→ Given exercise: Return every line from the start of the rows through the line containing "51.2 | Programming: Univision -> LATV", with both ends included, copied without any change.
═════ Task data ═════
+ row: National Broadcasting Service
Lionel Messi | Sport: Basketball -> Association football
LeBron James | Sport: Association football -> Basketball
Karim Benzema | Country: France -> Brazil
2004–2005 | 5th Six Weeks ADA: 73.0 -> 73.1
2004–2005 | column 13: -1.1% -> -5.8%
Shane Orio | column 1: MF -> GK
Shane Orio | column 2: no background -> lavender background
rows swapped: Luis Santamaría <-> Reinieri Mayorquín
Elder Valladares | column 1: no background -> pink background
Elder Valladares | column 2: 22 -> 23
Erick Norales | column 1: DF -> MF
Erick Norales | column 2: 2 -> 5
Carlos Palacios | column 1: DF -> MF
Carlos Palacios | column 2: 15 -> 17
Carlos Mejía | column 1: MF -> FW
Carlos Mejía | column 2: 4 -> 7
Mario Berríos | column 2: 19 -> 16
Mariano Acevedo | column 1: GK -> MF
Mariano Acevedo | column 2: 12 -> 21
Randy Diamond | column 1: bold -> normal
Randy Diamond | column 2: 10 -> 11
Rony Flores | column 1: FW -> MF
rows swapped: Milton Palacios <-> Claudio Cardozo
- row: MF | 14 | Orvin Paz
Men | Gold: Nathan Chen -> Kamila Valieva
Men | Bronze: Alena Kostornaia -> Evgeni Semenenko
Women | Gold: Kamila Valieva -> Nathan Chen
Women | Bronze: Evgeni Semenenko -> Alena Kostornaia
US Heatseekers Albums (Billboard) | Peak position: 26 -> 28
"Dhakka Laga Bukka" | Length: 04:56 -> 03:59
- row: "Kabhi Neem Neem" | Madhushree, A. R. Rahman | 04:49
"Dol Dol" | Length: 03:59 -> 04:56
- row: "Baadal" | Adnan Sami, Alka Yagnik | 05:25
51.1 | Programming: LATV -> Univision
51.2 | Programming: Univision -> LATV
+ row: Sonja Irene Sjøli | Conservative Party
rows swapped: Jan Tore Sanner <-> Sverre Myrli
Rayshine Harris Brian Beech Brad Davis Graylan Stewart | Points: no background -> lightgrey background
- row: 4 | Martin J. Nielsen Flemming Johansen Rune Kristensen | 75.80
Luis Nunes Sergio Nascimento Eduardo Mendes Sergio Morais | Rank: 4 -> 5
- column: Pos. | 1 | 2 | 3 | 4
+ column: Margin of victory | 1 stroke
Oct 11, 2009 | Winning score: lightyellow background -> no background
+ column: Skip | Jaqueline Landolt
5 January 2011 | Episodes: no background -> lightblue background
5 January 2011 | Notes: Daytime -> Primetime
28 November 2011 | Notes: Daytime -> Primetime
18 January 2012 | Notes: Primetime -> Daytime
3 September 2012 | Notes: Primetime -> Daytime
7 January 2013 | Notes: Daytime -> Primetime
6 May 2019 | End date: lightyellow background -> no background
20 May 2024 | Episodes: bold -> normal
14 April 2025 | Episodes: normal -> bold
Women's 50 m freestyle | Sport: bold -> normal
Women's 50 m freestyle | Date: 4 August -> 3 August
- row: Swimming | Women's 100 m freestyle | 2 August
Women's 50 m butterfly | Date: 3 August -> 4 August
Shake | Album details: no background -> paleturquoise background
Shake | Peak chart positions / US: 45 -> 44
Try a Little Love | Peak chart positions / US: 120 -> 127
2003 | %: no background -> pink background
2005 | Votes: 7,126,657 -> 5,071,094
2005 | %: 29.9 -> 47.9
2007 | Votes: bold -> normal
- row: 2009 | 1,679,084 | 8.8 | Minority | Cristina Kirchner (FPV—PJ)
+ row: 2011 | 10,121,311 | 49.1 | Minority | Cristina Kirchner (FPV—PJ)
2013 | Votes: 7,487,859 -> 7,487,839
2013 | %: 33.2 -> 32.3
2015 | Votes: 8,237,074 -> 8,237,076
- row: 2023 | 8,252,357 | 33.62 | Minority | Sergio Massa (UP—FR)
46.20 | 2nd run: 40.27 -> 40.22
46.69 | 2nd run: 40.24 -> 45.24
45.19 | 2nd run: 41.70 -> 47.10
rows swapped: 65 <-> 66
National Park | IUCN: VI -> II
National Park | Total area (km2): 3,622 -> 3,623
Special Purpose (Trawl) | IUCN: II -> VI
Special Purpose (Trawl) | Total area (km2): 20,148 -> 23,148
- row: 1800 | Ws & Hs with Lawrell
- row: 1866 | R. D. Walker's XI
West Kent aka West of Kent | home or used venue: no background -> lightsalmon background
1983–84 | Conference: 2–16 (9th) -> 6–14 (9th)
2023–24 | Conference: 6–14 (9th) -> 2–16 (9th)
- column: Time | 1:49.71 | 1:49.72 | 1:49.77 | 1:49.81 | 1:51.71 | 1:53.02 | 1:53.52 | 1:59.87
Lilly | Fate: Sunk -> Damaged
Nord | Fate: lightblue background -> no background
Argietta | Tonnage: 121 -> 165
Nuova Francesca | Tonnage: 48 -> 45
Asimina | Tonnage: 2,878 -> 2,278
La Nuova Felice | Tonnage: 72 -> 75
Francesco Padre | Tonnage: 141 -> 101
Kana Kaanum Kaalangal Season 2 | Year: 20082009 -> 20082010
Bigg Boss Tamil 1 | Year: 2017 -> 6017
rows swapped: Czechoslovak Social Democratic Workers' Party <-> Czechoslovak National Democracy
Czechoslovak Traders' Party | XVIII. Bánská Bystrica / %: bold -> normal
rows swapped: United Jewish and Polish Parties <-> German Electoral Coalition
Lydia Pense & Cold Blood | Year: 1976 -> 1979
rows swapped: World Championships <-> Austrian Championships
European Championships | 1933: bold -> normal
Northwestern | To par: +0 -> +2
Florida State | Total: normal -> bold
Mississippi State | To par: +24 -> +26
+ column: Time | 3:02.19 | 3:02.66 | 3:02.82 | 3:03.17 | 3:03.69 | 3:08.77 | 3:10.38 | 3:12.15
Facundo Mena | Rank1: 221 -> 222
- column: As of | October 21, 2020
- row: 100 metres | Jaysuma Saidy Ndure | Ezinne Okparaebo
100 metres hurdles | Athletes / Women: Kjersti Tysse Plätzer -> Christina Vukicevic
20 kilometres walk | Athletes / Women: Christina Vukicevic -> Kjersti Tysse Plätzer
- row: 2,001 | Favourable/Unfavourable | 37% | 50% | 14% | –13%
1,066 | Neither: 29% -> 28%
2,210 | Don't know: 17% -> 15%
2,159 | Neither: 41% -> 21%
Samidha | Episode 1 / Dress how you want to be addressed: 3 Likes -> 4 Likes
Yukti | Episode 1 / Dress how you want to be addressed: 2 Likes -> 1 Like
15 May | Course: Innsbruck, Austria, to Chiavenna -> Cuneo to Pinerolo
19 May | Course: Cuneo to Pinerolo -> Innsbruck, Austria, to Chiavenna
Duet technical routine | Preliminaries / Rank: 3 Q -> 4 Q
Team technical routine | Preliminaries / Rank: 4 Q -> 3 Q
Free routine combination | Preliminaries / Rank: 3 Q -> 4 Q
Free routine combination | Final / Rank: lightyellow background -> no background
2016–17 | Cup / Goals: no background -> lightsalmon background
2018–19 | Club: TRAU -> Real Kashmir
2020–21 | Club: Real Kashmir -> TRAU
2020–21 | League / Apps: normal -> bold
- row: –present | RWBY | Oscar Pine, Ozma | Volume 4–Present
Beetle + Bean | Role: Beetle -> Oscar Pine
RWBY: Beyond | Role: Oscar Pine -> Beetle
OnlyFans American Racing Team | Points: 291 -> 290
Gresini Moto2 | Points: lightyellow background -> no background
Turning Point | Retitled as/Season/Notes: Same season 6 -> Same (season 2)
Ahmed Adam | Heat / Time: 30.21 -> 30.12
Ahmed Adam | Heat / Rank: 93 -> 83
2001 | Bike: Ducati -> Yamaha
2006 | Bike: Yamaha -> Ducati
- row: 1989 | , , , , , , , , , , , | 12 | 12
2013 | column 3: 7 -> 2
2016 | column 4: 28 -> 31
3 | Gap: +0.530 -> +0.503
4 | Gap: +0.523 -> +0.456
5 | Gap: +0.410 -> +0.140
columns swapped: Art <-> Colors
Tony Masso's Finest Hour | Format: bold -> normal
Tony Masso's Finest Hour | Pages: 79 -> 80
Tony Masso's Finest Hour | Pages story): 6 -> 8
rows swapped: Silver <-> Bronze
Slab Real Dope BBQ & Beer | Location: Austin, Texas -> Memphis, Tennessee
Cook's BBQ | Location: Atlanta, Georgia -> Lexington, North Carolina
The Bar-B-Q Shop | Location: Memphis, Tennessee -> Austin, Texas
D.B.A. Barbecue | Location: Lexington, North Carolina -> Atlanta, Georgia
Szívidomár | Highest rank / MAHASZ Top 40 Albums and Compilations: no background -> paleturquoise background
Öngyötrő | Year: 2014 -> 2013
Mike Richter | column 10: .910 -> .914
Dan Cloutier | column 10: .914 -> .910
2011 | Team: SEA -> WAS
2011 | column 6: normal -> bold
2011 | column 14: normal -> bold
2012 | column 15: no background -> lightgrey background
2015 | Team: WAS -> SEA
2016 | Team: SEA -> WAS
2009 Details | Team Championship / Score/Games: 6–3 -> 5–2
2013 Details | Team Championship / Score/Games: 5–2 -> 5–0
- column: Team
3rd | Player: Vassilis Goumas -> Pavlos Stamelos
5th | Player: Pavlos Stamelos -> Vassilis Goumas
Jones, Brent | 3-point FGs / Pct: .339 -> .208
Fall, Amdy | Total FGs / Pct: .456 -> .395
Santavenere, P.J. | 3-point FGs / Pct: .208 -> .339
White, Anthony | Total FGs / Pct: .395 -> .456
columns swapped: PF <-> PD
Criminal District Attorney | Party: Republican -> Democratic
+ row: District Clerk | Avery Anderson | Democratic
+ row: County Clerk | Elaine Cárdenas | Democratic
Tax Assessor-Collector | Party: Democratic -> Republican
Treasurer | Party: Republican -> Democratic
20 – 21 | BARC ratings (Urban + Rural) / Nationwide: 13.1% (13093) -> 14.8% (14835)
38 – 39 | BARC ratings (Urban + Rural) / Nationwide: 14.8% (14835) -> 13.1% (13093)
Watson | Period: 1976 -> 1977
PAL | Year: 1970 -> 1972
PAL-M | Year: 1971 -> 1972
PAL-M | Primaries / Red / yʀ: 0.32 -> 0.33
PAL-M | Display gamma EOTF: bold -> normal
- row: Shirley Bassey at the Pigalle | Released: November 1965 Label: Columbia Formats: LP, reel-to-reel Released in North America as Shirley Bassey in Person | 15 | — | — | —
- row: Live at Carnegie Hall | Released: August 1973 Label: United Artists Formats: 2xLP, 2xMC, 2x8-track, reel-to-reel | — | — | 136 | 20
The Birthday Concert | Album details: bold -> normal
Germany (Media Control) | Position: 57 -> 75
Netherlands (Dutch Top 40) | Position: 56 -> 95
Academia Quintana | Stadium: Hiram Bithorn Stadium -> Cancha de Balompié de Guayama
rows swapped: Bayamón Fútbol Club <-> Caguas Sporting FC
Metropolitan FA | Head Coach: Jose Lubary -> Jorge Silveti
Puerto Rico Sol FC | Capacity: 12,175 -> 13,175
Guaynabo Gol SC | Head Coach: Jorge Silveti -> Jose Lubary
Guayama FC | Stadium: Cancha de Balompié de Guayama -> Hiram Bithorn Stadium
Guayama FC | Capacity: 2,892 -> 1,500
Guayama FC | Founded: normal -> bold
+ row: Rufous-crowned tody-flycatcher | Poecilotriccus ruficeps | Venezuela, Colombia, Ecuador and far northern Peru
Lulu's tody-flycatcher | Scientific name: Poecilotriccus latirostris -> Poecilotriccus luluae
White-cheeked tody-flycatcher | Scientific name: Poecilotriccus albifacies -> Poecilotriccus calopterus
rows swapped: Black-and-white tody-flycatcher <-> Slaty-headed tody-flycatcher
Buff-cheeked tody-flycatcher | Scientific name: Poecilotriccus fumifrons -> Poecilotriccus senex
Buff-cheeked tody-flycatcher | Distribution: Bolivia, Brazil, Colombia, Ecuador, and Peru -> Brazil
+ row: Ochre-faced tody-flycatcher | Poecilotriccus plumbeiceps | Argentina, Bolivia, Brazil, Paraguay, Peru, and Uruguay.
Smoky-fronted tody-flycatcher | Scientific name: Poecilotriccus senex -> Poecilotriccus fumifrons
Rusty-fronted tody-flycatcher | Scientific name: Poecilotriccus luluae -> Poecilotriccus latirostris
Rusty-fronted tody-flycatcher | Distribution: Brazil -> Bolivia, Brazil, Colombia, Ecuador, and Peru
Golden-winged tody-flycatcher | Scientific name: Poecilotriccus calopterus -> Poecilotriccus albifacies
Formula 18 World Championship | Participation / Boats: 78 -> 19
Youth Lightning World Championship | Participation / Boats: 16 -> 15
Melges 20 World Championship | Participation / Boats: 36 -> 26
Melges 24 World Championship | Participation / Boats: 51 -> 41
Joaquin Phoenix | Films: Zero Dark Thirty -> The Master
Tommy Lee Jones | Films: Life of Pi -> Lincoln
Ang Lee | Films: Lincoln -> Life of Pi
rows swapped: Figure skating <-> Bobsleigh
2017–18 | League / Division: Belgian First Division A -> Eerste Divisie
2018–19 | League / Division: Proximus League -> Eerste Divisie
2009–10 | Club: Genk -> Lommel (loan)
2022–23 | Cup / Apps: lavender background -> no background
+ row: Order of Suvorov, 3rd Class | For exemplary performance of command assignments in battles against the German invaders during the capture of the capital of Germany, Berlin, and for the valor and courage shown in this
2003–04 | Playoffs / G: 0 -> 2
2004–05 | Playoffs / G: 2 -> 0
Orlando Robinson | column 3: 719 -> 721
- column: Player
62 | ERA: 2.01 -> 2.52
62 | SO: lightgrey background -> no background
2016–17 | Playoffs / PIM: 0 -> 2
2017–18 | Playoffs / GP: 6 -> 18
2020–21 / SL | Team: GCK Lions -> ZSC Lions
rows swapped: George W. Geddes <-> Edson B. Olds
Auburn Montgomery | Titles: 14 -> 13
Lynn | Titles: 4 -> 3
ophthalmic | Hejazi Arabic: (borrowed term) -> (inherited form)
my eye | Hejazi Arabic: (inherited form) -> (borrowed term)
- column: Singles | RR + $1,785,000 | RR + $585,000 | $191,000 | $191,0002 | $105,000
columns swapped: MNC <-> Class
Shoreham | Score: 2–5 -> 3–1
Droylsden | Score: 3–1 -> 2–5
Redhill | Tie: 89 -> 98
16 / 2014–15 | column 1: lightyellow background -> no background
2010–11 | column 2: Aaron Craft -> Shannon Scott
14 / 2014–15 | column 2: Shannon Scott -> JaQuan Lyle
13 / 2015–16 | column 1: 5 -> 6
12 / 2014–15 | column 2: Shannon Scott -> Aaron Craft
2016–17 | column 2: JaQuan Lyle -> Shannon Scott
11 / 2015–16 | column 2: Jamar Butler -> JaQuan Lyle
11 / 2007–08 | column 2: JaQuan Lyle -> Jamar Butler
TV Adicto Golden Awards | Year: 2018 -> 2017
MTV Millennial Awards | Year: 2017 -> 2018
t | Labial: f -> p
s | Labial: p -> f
═════
→ Solution to this exercise:
+ row: National Broadcasting Service
Lionel Messi | Sport: Basketball -> Association football
LeBron James | Sport: Association football -> Basketball
Karim Benzema | Country: France -> Brazil
2004–2005 | 5th Six Weeks ADA: 73.0 -> 73.1
2004–2005 | column 13: -1.1% -> -5.8%
Shane Orio | column 1: MF -> GK
Shane Orio | column 2: no background -> lavender background
rows swapped: Luis Santamaría <-> Reinieri Mayorquín
Elder Valladares | column 1: no background -> pink background
Elder Valladares | column 2: 22 -> 23
Erick Norales | column 1: DF -> MF
Erick Norales | column 2: 2 -> 5
Carlos Palacios | column 1: DF -> MF
Carlos Palacios | column 2: 15 -> 17
Carlos Mejía | column 1: MF -> FW
Carlos Mejía | column 2: 4 -> 7
Mario Berríos | column 2: 19 -> 16
Mariano Acevedo | column 1: GK -> MF
Mariano Acevedo | column 2: 12 -> 21
Randy Diamond | column 1: bold -> normal
Randy Diamond | column 2: 10 -> 11
Rony Flores | column 1: FW -> MF
rows swapped: Milton Palacios <-> Claudio Cardozo
- row: MF | 14 | Orvin Paz
Men | Gold: Nathan Chen -> Kamila Valieva
Men | Bronze: Alena Kostornaia -> Evgeni Semenenko
Women | Gold: Kamila Valieva -> Nathan Chen
Women | Bronze: Evgeni Semenenko -> Alena Kostornaia
US Heatseekers Albums (Billboard) | Peak position: 26 -> 28
"Dhakka Laga Bukka" | Length: 04:56 -> 03:59
- row: "Kabhi Neem Neem" | Madhushree, A. R. Rahman | 04:49
"Dol Dol" | Length: 03:59 -> 04:56
- row: "Baadal" | Adnan Sami, Alka Yagnik | 05:25
51.1 | Programming: LATV -> Univision
51.2 | Programming: Univision -> LATV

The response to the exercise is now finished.